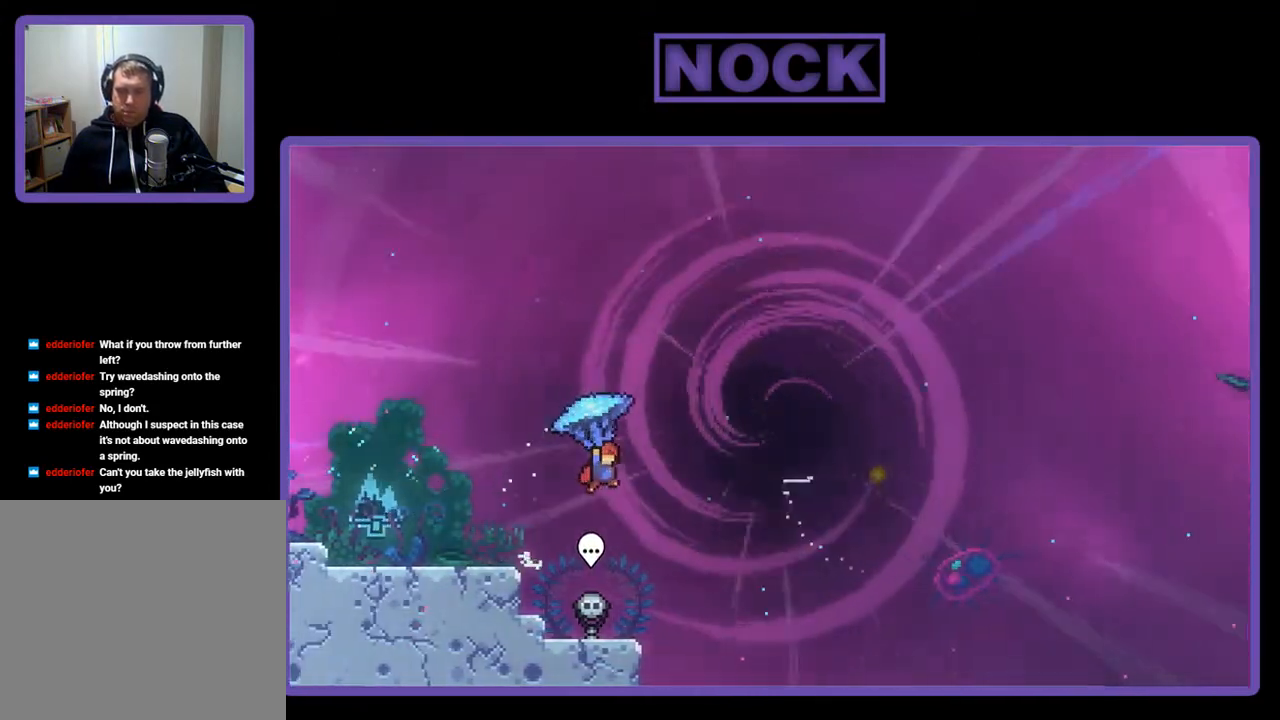
{"buttons": ["CIRCLE", "R2", "DPAD_UP", "DPAD_RIGHT"], "right_stick": "center", "events": [[200, "CROSS", "up"], [233, "R2", "up"], [300, "CIRCLE", "down"], [400, "R2", "down"]]}
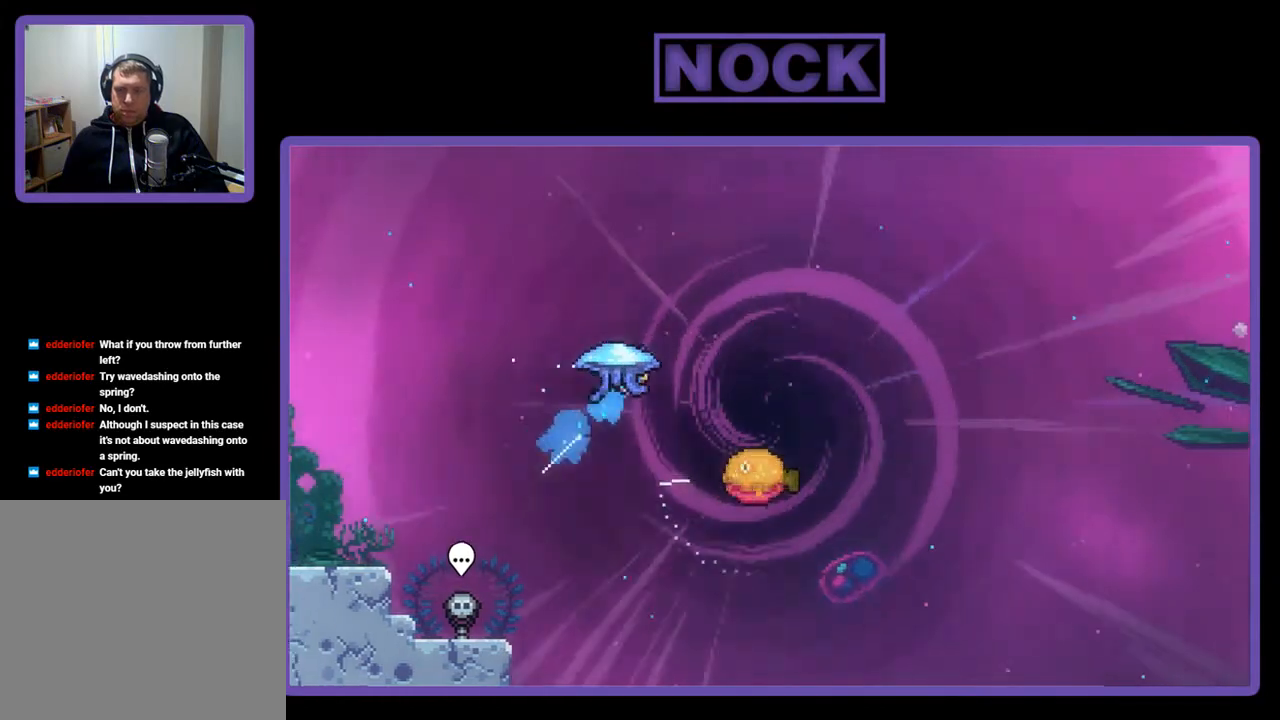
{"buttons": ["R2", "DPAD_RIGHT"], "right_stick": "center", "events": [[33, "CIRCLE", "up"], [100, "CIRCLE", "down"], [400, "CIRCLE", "up"], [433, "DPAD_UP", "up"]]}
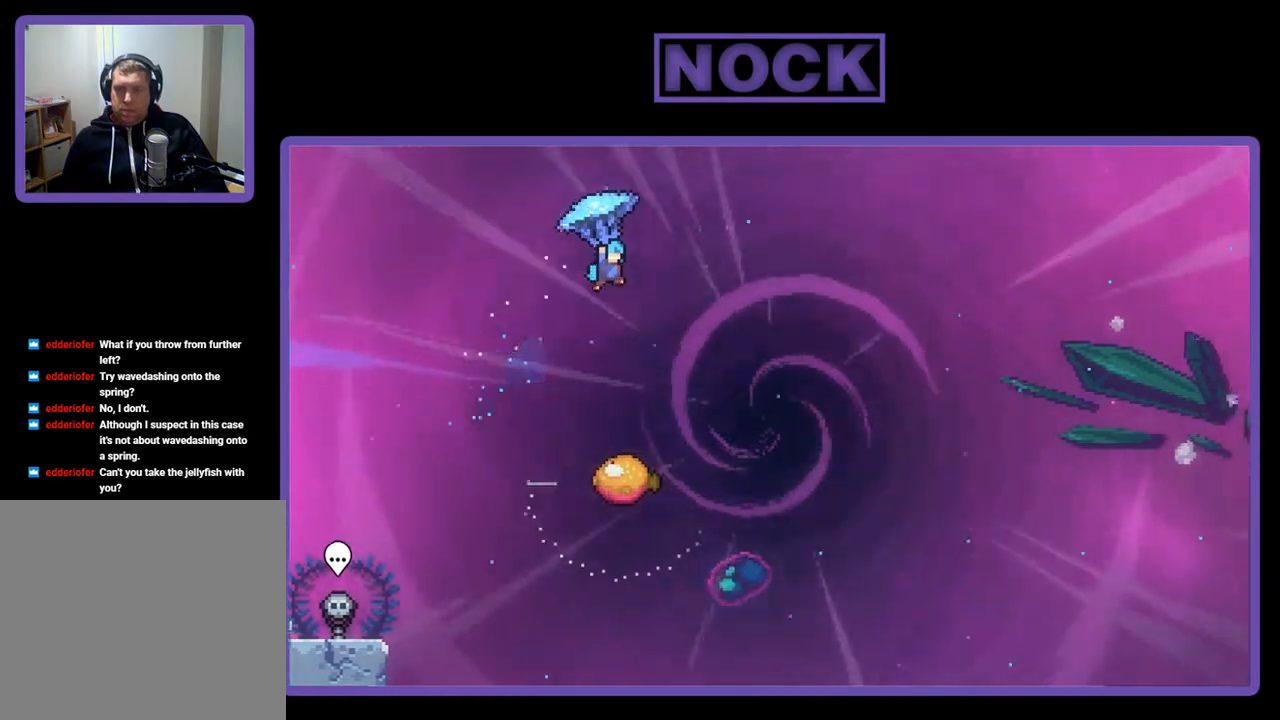
{"buttons": ["R2", "DPAD_LEFT"], "right_stick": "center", "events": [[267, "DPAD_RIGHT", "up"], [500, "DPAD_LEFT", "down"]]}
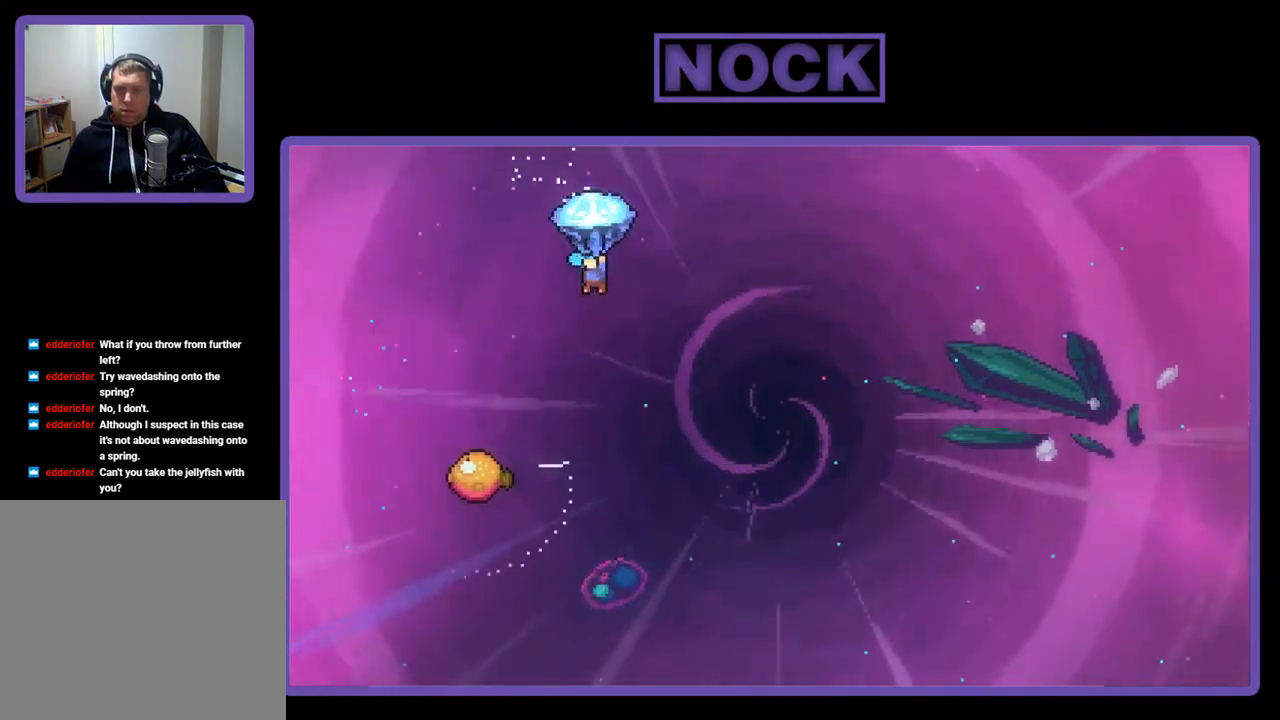
{"buttons": ["R2"], "right_stick": "center", "events": [[100, "DPAD_LEFT", "up"]]}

##############################

- REQUIRED ACTION
Give back the listing word for word, minus its images.

- OUTPUT FOR THIS EXERCISE
{"buttons": ["CIRCLE", "R2", "DPAD_UP", "DPAD_RIGHT"], "right_stick": "center", "events": [[200, "CROSS", "up"], [233, "R2", "up"], [300, "CIRCLE", "down"], [400, "R2", "down"]]}
{"buttons": ["R2", "DPAD_RIGHT"], "right_stick": "center", "events": [[33, "CIRCLE", "up"], [100, "CIRCLE", "down"], [400, "CIRCLE", "up"], [433, "DPAD_UP", "up"]]}
{"buttons": ["R2", "DPAD_LEFT"], "right_stick": "center", "events": [[267, "DPAD_RIGHT", "up"], [500, "DPAD_LEFT", "down"]]}
{"buttons": ["R2"], "right_stick": "center", "events": [[100, "DPAD_LEFT", "up"]]}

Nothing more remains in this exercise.